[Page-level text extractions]
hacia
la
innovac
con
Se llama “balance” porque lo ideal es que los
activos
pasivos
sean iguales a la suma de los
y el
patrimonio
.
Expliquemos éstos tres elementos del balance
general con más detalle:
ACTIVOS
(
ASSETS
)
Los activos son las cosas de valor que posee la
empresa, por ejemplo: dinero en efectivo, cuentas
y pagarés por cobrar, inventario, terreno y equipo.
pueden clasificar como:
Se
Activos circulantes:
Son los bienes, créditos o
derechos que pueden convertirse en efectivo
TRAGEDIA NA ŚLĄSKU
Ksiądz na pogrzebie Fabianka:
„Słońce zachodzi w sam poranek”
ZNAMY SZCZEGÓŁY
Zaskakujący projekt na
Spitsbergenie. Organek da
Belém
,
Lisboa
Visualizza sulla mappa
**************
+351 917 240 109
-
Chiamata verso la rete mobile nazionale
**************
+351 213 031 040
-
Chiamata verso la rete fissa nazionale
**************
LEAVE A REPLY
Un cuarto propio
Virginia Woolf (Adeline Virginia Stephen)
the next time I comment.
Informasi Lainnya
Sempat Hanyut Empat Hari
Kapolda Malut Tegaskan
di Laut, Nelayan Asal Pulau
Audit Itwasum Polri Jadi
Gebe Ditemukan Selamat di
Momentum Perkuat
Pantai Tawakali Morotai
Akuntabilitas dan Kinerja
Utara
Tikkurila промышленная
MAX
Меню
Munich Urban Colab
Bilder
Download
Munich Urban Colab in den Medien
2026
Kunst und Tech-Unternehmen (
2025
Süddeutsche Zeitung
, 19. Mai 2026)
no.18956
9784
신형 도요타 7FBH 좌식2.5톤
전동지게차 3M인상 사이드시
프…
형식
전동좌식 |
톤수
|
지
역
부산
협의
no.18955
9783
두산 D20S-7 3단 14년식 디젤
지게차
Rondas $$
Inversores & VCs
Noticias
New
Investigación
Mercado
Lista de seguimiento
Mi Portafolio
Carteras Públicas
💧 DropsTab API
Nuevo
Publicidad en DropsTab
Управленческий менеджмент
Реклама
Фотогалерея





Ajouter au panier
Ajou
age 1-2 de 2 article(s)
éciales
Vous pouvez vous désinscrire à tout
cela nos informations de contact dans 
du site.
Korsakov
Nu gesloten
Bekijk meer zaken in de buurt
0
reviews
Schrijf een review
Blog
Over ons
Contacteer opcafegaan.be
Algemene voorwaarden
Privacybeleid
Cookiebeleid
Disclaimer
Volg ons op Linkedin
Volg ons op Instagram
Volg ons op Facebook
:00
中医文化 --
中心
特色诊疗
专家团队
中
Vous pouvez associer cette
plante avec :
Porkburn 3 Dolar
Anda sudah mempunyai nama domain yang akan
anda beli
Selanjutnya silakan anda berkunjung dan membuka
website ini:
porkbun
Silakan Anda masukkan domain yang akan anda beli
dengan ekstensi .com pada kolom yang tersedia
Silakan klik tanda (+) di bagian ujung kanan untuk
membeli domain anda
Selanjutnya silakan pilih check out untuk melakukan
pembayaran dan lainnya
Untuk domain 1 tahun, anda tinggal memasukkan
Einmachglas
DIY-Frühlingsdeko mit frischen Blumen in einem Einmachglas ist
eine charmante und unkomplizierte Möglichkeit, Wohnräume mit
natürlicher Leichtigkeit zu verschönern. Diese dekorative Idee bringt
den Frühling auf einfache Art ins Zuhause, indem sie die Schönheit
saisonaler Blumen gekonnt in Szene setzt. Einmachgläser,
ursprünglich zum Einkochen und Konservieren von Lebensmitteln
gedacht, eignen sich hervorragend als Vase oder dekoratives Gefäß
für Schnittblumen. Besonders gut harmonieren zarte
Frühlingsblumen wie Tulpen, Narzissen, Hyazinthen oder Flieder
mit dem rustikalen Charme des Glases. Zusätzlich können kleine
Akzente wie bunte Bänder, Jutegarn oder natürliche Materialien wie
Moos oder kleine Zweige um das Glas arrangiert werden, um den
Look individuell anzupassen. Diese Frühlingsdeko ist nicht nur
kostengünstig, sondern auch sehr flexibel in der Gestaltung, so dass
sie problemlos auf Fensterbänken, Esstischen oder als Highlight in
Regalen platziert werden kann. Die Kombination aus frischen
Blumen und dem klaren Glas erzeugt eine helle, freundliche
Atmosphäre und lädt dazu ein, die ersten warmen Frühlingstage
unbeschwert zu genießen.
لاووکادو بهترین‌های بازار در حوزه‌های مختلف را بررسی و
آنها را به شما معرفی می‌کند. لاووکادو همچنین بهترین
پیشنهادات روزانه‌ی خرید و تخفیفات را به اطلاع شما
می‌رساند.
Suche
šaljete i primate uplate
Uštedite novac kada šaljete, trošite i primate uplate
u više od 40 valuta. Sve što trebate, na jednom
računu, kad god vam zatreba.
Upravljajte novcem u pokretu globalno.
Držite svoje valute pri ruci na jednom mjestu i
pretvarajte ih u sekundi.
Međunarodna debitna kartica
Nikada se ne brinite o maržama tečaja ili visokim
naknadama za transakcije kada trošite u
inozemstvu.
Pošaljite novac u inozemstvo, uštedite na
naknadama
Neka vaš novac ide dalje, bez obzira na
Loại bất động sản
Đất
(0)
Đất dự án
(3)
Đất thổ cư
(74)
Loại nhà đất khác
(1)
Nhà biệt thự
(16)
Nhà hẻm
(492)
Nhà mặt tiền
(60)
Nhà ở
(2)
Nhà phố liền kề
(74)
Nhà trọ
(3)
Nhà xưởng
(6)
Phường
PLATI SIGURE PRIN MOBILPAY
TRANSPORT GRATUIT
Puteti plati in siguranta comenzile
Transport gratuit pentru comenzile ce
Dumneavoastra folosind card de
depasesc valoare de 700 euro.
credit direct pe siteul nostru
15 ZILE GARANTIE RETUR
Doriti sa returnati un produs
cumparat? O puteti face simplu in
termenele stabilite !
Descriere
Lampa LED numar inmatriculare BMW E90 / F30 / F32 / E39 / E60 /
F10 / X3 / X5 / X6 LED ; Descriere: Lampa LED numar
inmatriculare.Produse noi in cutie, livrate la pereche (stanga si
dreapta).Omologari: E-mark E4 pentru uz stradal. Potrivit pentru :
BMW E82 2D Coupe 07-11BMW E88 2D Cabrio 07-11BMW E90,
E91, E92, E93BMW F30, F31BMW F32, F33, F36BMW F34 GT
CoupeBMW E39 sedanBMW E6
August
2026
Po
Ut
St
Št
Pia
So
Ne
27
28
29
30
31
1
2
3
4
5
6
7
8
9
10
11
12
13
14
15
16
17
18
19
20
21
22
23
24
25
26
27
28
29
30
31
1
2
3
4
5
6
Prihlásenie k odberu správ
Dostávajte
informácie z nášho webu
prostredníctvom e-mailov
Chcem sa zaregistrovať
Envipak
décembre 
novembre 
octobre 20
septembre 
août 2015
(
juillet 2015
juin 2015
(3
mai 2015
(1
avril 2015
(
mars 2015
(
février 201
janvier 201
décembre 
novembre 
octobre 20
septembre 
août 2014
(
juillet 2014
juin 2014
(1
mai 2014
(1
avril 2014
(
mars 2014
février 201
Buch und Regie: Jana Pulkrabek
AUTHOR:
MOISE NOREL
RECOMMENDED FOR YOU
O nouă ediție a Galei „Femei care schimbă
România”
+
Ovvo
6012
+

ACTIVITY
Look for the string "Volg" in the entries above. Copy every line that has it.

EXPECTED ANSWER
Volg ons op Linkedin
Volg ons op Instagram
Volg ons op Facebook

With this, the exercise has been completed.